§ Instructions for the task:
Look through the entries for the string "regencyhousedentalpractice" and copy every line where it shows up.

§ Stored records:

######

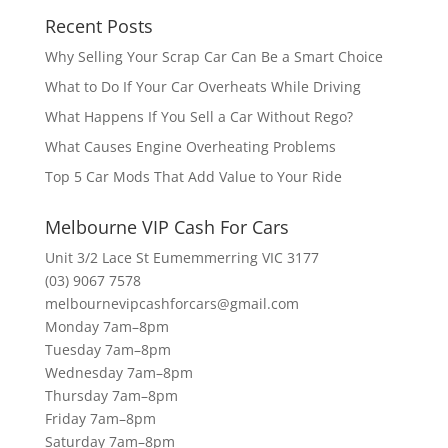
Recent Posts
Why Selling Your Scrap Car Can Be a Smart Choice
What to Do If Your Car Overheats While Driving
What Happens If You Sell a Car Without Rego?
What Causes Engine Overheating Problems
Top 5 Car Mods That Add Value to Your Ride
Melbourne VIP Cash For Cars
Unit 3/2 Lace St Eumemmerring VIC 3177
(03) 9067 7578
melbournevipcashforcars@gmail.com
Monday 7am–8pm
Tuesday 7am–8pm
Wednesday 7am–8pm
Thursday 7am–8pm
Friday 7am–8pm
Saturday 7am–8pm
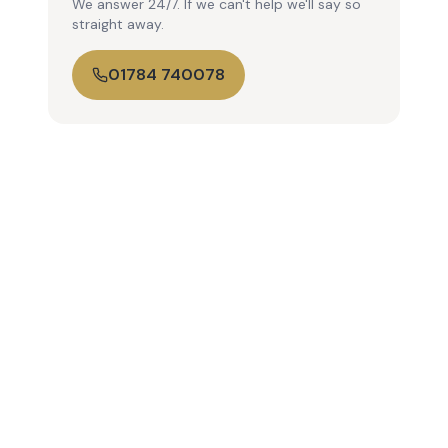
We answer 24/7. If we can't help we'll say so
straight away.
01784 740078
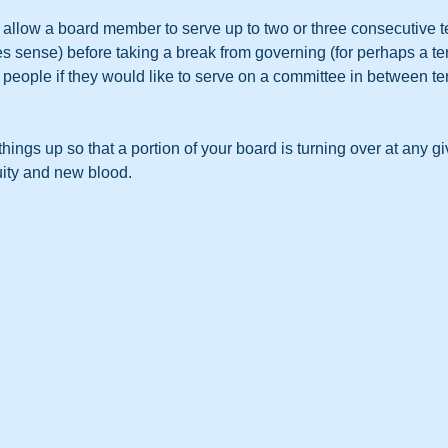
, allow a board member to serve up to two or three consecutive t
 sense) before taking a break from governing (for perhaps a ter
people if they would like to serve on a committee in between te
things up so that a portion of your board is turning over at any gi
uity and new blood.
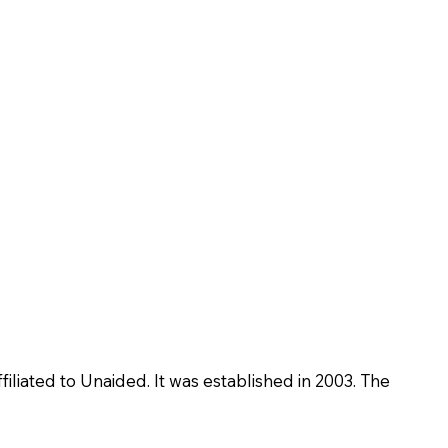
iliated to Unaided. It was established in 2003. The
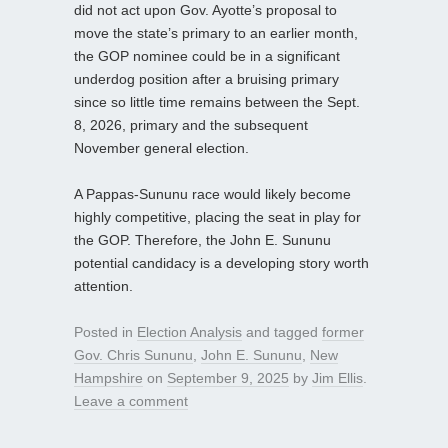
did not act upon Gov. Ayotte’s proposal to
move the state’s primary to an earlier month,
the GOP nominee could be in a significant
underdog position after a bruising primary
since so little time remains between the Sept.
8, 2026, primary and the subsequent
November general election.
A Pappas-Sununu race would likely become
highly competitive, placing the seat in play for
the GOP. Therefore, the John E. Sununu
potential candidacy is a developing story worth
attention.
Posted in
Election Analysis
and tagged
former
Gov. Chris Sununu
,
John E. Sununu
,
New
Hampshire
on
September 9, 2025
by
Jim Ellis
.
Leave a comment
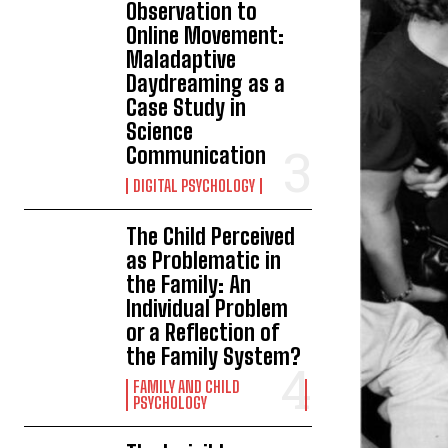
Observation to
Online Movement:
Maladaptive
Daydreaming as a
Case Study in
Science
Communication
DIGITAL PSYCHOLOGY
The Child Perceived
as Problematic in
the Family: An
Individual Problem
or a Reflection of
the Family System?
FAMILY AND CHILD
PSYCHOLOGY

######

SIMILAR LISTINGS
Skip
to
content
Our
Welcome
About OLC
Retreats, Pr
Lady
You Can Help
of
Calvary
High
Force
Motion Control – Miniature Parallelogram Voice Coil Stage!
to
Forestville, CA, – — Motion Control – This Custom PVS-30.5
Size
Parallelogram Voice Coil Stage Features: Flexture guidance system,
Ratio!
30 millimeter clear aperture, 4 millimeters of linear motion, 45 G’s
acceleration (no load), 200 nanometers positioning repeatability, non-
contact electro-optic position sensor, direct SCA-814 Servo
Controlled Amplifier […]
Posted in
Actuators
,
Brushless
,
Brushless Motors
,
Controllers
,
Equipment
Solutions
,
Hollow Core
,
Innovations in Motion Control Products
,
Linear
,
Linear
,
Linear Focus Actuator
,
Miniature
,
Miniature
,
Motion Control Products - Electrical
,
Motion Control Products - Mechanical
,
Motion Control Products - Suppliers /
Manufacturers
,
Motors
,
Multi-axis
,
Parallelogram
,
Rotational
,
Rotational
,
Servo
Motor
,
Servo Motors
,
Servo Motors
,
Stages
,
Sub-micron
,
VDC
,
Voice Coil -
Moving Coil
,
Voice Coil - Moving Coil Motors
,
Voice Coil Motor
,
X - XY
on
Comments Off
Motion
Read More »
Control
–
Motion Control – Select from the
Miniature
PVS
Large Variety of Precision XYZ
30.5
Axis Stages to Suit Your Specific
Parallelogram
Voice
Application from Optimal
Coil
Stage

######

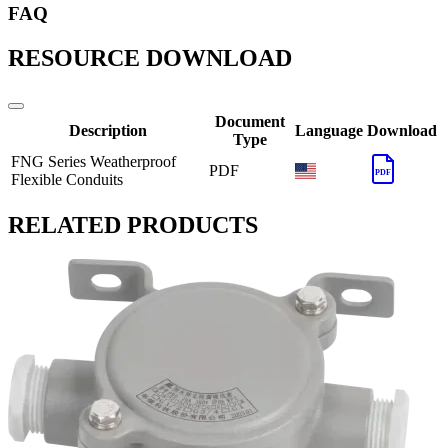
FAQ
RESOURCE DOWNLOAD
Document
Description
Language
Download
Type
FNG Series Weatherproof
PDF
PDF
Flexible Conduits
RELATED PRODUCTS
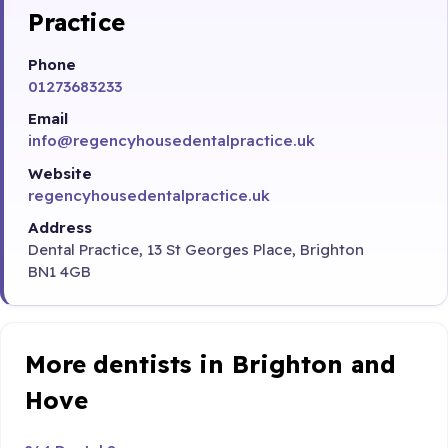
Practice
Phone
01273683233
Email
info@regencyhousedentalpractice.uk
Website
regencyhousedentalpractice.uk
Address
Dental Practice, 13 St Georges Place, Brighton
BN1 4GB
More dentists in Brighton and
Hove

######

§ Answer for the task:
info@regencyhousedentalpractice.uk
regencyhousedentalpractice.uk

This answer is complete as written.